(Data excerpts)
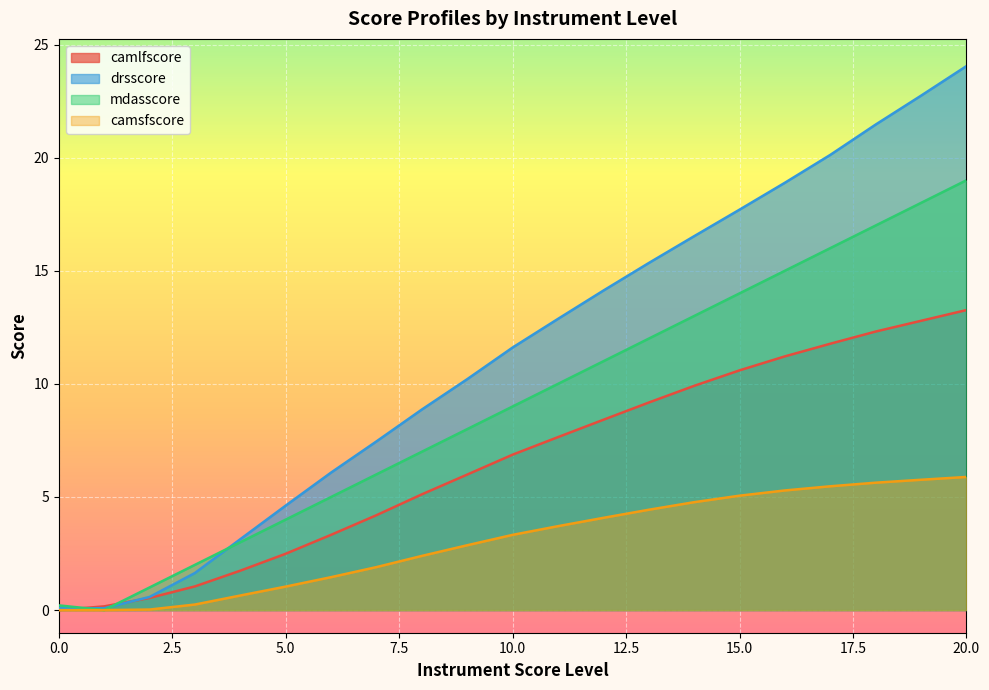

How many positive values does the mdasscore series have?

20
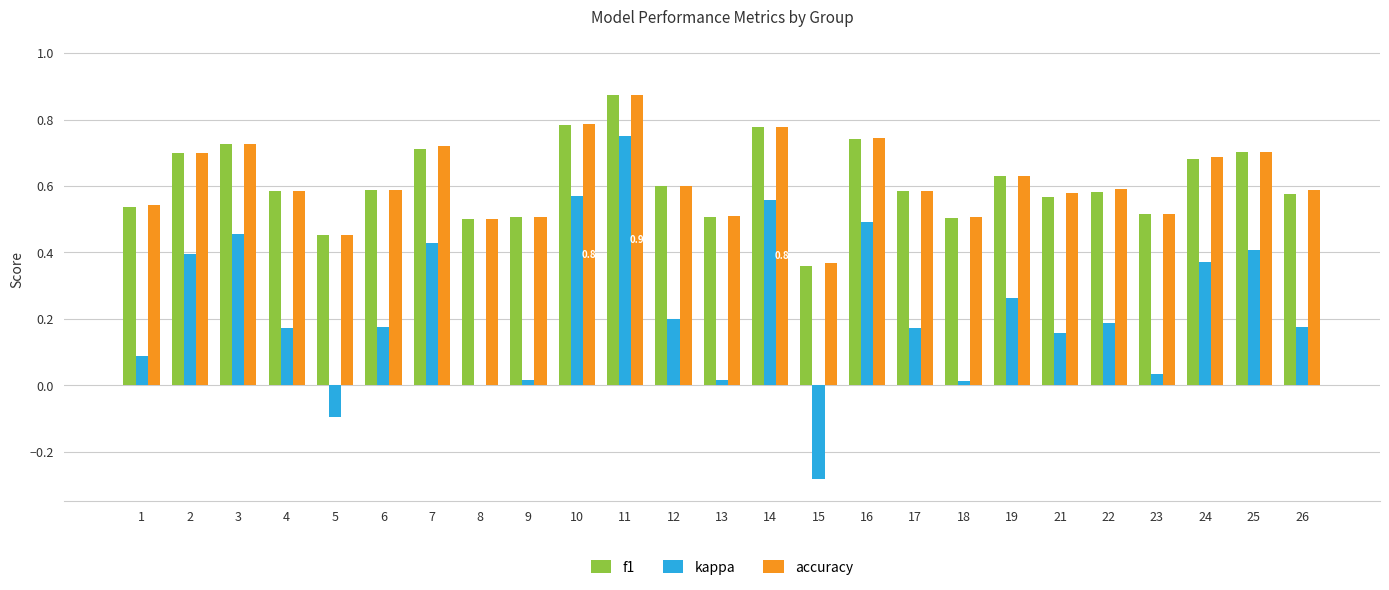

At which category is the sum across all series the highest?

11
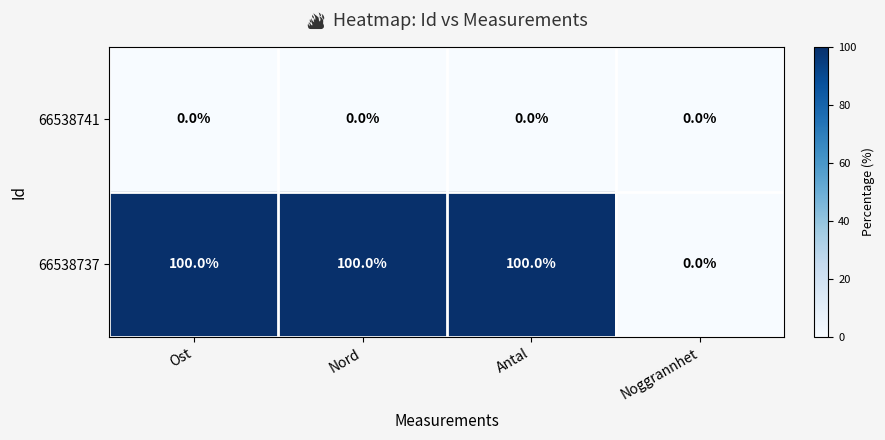

What is the maximum value for 66538737?

100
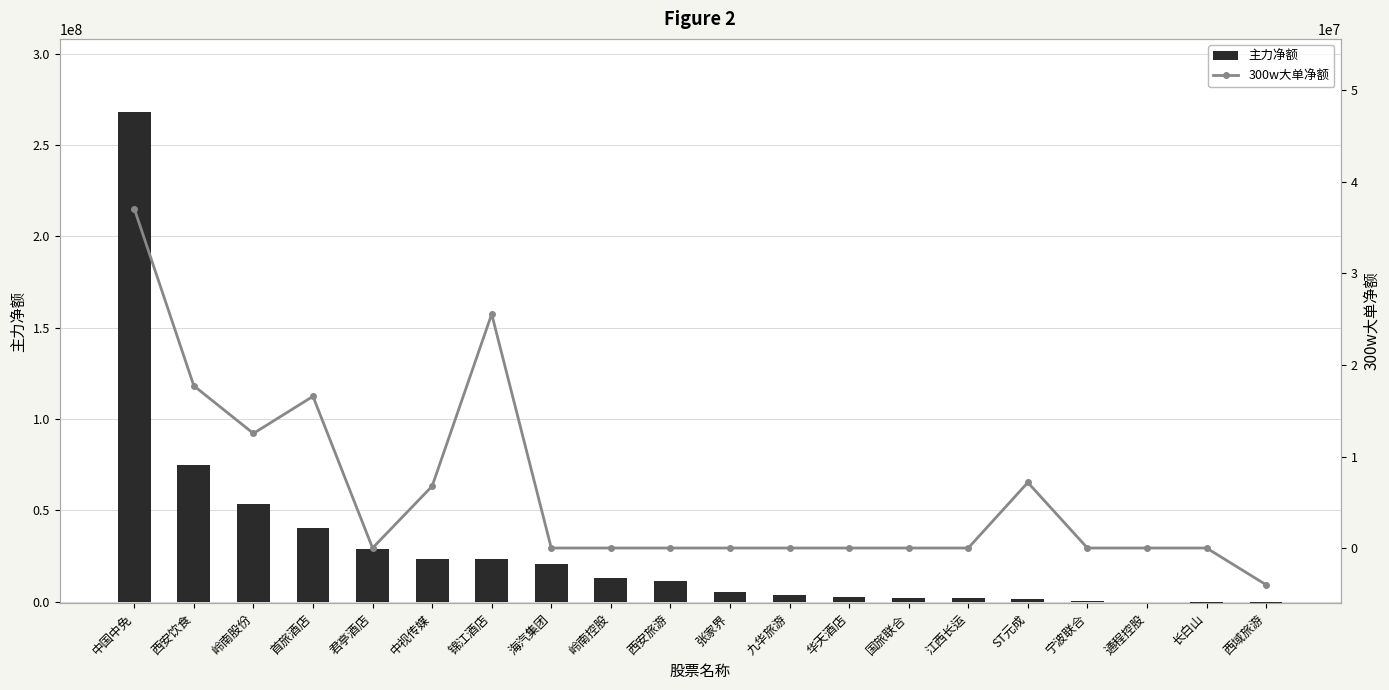

Reading right to left, extract all data points from this chart.

主力净额: -790321	-587436	-424614	159632	1688399	1958040	2042393	2251009	3560460	5370676	11339258	12912778	20345406	23105860	23581787	28790792	40108999	53256873	74992611	267828941
300w大单净额: -4017755	0	0	0	7161331	0	0	0	0	0	0	0	0	25561543	6757336	0	16571820	12520803	17725223	37087970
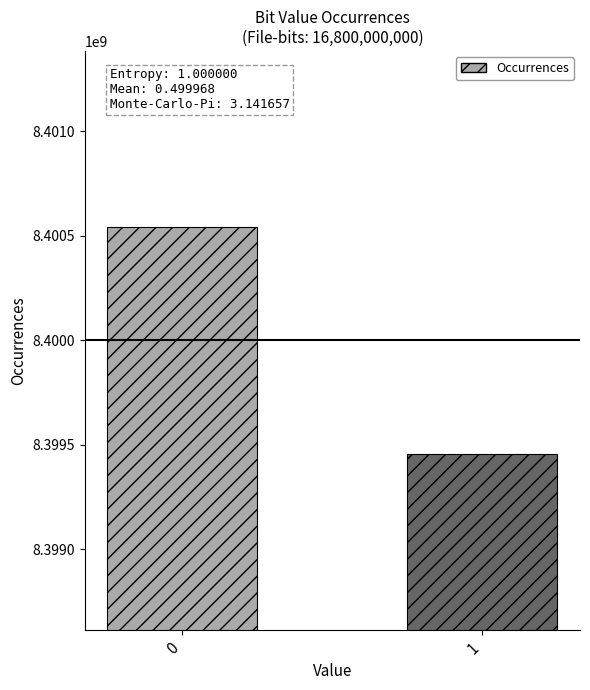

Reading left to right, what are all the values shown in this chart?

8400544405	8399455595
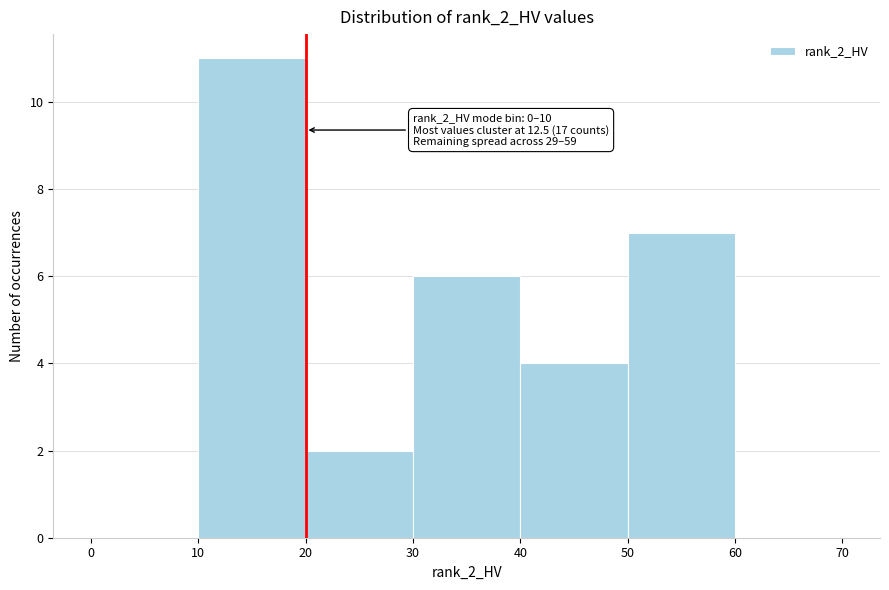

Over which range of the x-axis is the bar tallest?

10 to 20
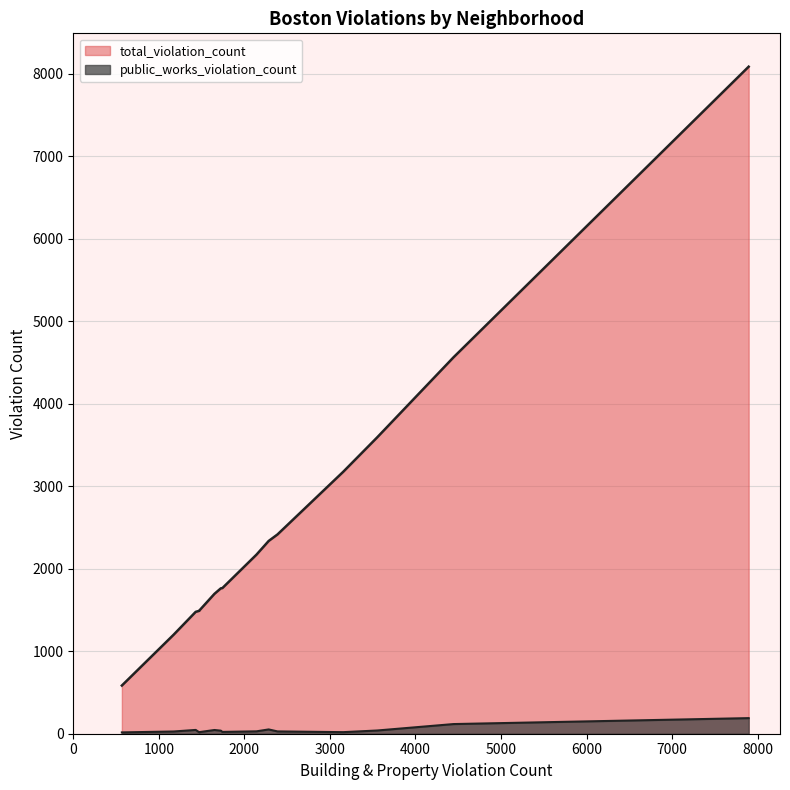

Does the chart have visible grid lines?

Yes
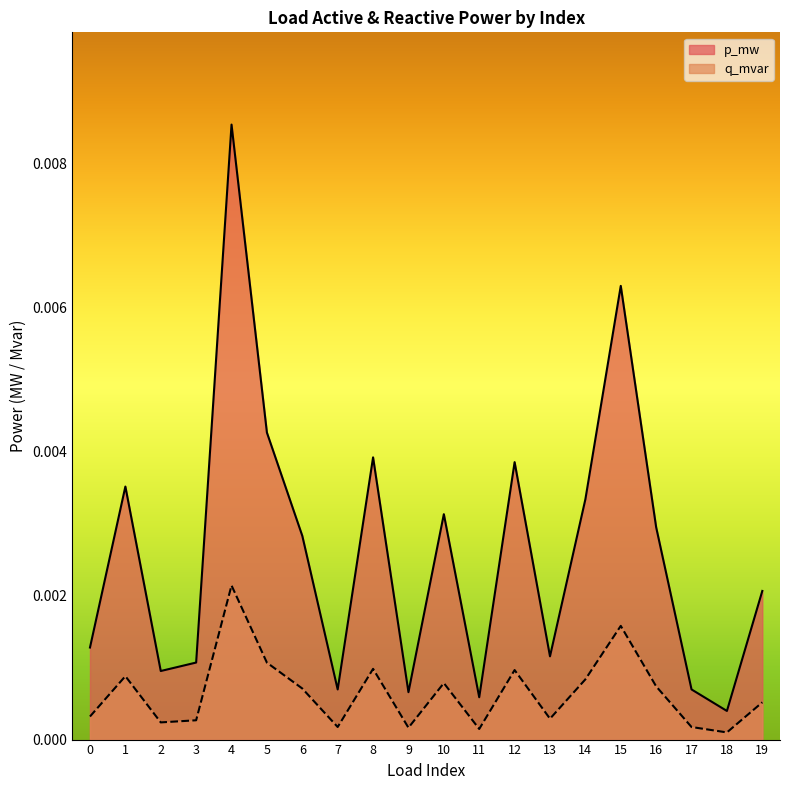

Between 9 and 18, which series saw the biggest shift?

p_mw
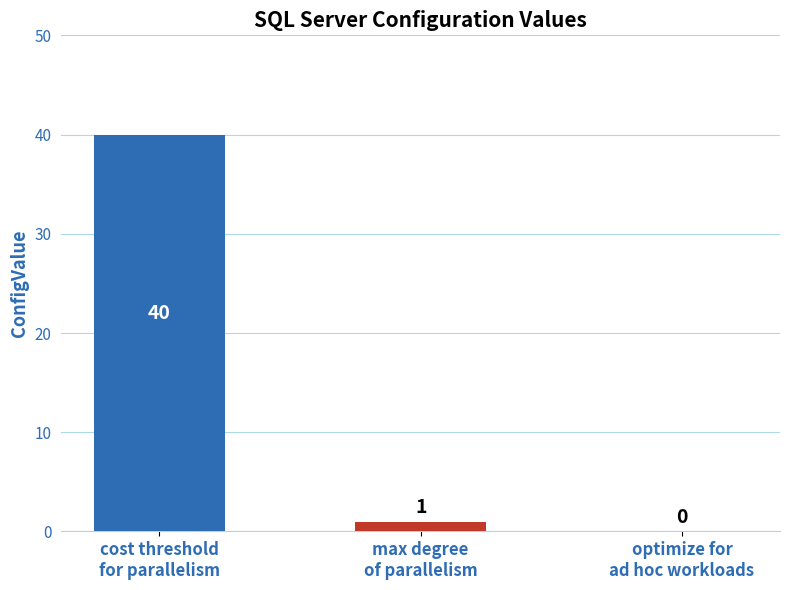

Reading left to right, what are all the values shown in this chart?

40	1	0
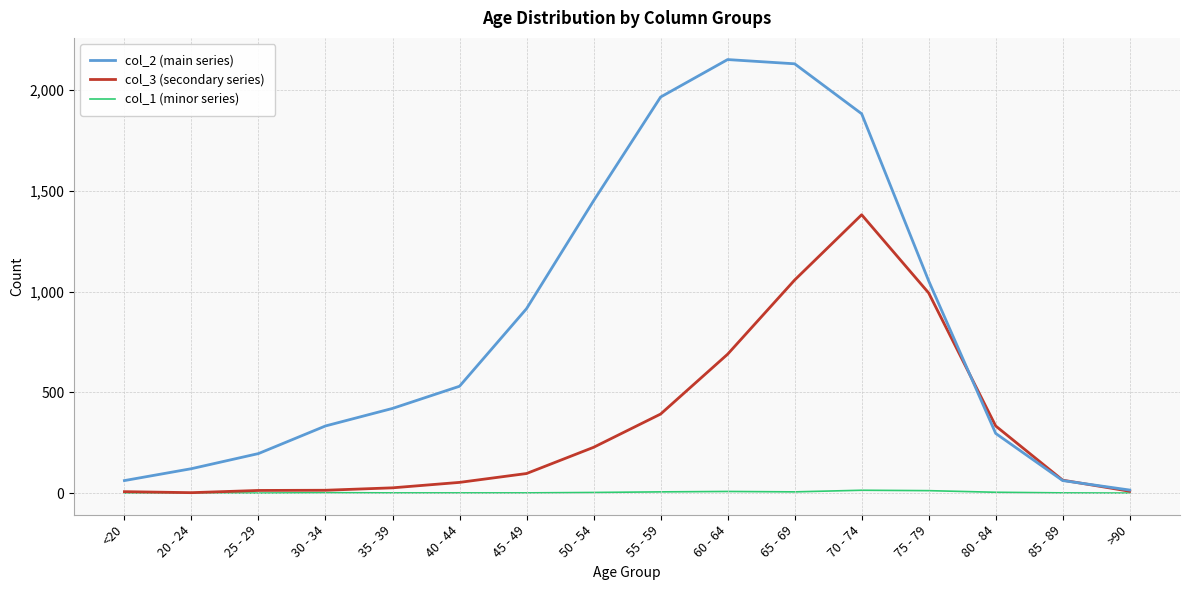

How many values in the col_1 (minor series) series are below 2?

8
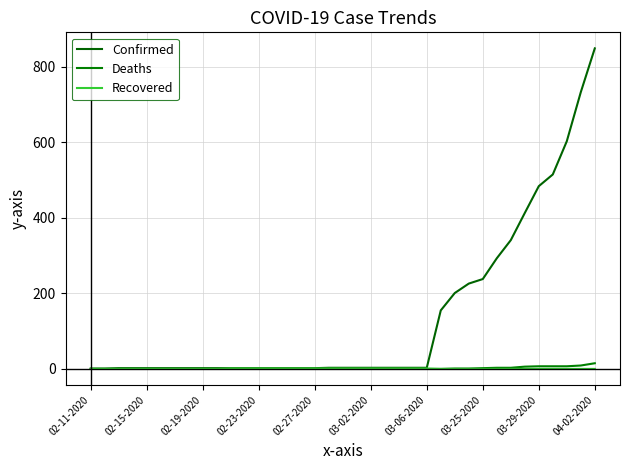

True or false: Deaths and Confirmed cross at least once.

False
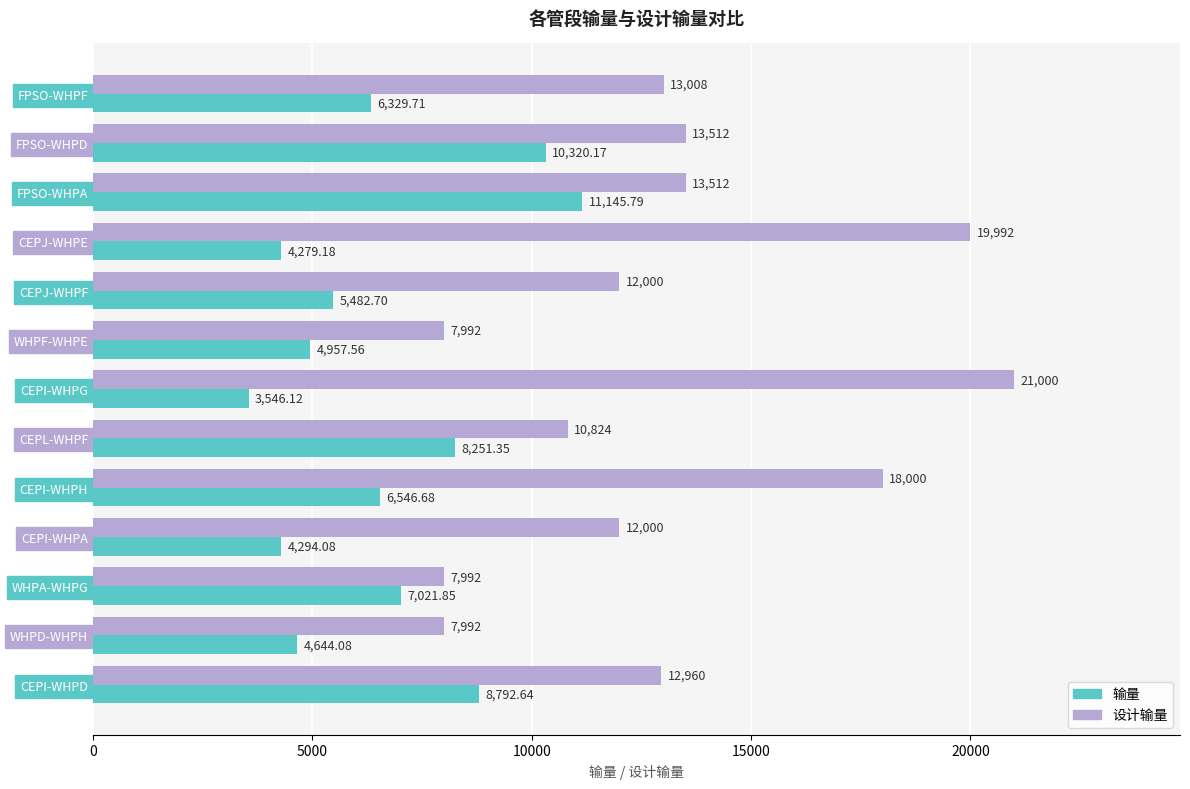

What is the sum of all 设计输量 values?

170784.0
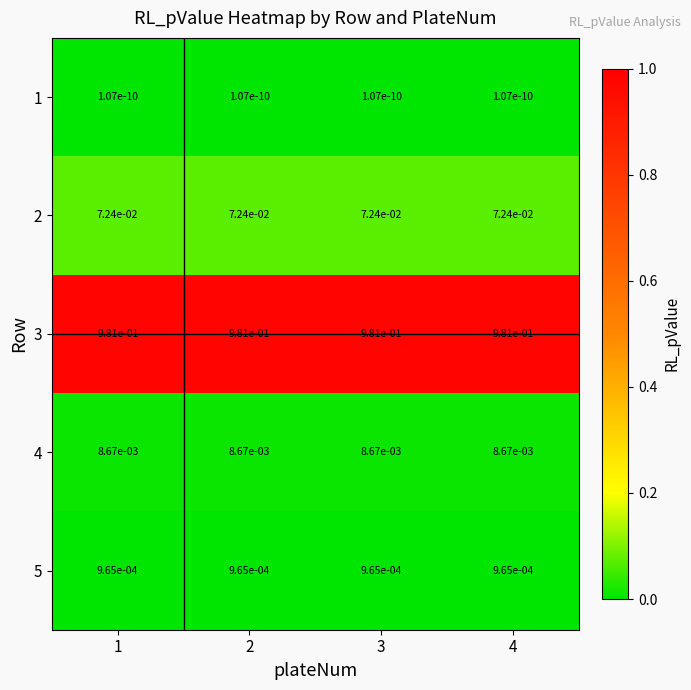

What is the total value across all series at 3?

1.1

Task instructions :: Quote every one of the rows above verbatim, leaving out the pictures.

Result of the task ::
How many positive values does the mdasscore series have?

20

At which category is the sum across all series the highest?

11

What is the maximum value for 66538737?

100

Reading right to left, extract all data points from this chart.

主力净额: -790321	-587436	-424614	159632	1688399	1958040	2042393	2251009	3560460	5370676	11339258	12912778	20345406	23105860	23581787	28790792	40108999	53256873	74992611	267828941
300w大单净额: -4017755	0	0	0	7161331	0	0	0	0	0	0	0	0	25561543	6757336	0	16571820	12520803	17725223	37087970

Reading left to right, what are all the values shown in this chart?

8400544405	8399455595

Over which range of the x-axis is the bar tallest?

10 to 20

Does the chart have visible grid lines?

Yes

Between 9 and 18, which series saw the biggest shift?

p_mw

Reading left to right, what are all the values shown in this chart?

40	1	0

How many values in the col_1 (minor series) series are below 2?

8

True or false: Deaths and Confirmed cross at least once.

False

What is the sum of all 设计输量 values?

170784.0

What is the total value across all series at 3?

1.1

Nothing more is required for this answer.